Mûsâ Kâzım'ın, zaman zaman İslamcılarla aynı görüşleri paylaştığı görülse de İttihat ve Terakkî'nin etkin bulunduğu ve bu cemiyet sayesinde şeyhülislâmlık yaptığı dönemlerde Meşrutiyet'i savunduğu, böylece bazı muhafazakâr İslâmcı aydınlardan farklı bir çizgi takip ettiği, hatta ıslah ve yenileşme konusundaki temayülleriyle Osmanlı Devleti'nin ilerici ve gelişmeci âlim tipinin bir temsilcisi haline geldiği söylenebilir. Şeyhülislâmlık görevinden ayrıldığı dönemlerde de muallimlik yapan Mûsâ Kâzım, 1. Dünya Savaşı'nın ardından İttihat ve Terakkî Cemiyeti liderlerinin tutuklanması üzerine Said Halim Paşa ve diğer arkadaşlarıyla birlikte Bekirağa Bölüğü'nde hapsedildi.
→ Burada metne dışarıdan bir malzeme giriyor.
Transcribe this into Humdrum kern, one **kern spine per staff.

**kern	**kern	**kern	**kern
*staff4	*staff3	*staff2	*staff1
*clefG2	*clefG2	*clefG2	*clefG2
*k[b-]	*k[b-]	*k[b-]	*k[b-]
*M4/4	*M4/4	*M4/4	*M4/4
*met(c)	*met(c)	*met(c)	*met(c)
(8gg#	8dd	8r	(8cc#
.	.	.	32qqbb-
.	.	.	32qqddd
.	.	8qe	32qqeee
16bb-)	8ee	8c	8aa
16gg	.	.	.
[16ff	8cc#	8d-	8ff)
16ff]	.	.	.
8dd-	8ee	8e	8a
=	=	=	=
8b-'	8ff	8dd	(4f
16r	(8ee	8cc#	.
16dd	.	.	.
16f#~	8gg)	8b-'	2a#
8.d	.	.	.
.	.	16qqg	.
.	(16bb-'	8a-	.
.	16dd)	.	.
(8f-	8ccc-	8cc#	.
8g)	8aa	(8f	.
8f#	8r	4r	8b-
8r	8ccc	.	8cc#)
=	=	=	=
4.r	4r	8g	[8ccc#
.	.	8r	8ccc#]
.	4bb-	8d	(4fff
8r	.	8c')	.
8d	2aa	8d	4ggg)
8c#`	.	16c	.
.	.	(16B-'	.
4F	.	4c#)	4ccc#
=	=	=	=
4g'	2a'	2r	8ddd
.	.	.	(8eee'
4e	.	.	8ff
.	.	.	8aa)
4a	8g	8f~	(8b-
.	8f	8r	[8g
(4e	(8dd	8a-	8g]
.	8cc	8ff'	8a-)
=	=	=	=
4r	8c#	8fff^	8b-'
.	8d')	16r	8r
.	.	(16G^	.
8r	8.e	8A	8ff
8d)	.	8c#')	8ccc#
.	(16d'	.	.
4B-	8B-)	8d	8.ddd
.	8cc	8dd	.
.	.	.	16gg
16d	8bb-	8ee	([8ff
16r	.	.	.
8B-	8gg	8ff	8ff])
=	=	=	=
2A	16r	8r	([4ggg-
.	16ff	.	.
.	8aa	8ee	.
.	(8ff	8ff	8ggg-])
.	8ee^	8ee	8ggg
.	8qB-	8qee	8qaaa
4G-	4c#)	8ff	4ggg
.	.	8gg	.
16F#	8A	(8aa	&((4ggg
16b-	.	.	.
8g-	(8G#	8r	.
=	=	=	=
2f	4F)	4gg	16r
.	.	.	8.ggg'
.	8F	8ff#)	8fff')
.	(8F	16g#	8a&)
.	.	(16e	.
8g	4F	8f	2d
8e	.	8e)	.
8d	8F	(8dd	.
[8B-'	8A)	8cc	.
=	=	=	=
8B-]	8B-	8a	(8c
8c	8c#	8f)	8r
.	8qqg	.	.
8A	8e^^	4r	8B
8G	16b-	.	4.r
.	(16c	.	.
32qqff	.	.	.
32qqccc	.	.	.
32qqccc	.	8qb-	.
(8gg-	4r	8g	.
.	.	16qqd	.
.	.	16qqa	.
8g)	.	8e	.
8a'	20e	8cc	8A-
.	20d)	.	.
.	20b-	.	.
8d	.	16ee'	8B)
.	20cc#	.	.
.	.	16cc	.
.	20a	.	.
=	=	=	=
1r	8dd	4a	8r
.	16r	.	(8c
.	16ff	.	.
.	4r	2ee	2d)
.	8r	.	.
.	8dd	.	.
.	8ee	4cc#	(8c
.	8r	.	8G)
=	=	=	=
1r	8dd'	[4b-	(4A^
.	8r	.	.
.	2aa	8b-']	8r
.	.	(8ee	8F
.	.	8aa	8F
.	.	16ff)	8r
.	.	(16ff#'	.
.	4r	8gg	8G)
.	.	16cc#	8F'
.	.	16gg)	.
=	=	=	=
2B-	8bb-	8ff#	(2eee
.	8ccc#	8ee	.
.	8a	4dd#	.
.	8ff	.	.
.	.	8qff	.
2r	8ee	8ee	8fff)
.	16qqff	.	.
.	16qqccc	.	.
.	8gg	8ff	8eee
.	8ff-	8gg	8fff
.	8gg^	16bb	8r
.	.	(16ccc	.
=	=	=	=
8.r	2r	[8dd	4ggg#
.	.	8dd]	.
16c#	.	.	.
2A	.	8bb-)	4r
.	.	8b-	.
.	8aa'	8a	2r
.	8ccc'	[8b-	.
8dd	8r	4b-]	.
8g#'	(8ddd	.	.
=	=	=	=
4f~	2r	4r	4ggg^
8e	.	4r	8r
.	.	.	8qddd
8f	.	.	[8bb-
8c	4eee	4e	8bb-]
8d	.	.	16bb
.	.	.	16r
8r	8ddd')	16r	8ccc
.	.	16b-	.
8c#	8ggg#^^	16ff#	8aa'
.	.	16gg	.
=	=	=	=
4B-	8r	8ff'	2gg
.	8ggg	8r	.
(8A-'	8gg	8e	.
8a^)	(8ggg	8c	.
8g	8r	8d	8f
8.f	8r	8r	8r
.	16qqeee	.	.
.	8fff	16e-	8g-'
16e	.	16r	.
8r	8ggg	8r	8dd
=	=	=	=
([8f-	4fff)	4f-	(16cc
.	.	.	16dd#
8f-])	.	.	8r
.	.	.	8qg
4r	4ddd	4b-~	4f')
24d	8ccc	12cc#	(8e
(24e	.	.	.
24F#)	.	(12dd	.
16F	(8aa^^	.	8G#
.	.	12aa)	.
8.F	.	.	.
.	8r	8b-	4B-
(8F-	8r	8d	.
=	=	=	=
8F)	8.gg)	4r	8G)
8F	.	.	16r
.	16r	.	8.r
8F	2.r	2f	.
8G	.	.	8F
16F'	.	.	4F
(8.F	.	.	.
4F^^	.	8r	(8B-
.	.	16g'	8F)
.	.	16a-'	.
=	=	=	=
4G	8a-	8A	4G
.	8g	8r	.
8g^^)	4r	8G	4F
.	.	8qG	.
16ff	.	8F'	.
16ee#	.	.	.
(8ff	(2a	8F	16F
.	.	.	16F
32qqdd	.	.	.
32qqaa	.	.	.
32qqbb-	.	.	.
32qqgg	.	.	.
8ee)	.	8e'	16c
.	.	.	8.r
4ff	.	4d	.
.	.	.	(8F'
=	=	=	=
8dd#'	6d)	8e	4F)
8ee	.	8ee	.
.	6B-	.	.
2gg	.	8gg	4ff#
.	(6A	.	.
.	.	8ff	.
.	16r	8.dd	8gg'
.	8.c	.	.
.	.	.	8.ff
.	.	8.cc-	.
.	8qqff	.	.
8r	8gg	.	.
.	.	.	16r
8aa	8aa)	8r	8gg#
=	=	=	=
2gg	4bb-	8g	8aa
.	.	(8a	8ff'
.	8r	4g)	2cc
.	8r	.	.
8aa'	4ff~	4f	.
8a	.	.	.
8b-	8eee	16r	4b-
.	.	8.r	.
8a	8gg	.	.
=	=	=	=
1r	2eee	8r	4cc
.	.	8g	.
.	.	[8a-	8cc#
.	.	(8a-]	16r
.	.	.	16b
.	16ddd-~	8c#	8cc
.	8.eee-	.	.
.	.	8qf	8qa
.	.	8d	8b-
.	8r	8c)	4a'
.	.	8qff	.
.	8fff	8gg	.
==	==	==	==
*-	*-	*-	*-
Burada yargılanarak 13 Temmuz 1919 tarihinde on beş yıl kürek cezasına çarptırıldı; ancak mahkemenin kararını ağır bulan Sultan Vahdeddin cezasını üç yıl sürgüne çevirdi. Mûsâ Kâzım sürgün bulunduğu Edirne'de 10 Ocak 1920 tarihinde vefat etti ve Edirne Murâdiye Camii'nin hazîresine gömüldü. Ağır başlı, olgun ve faziletli bir kişiliğe sahip olduğu kaydedilir.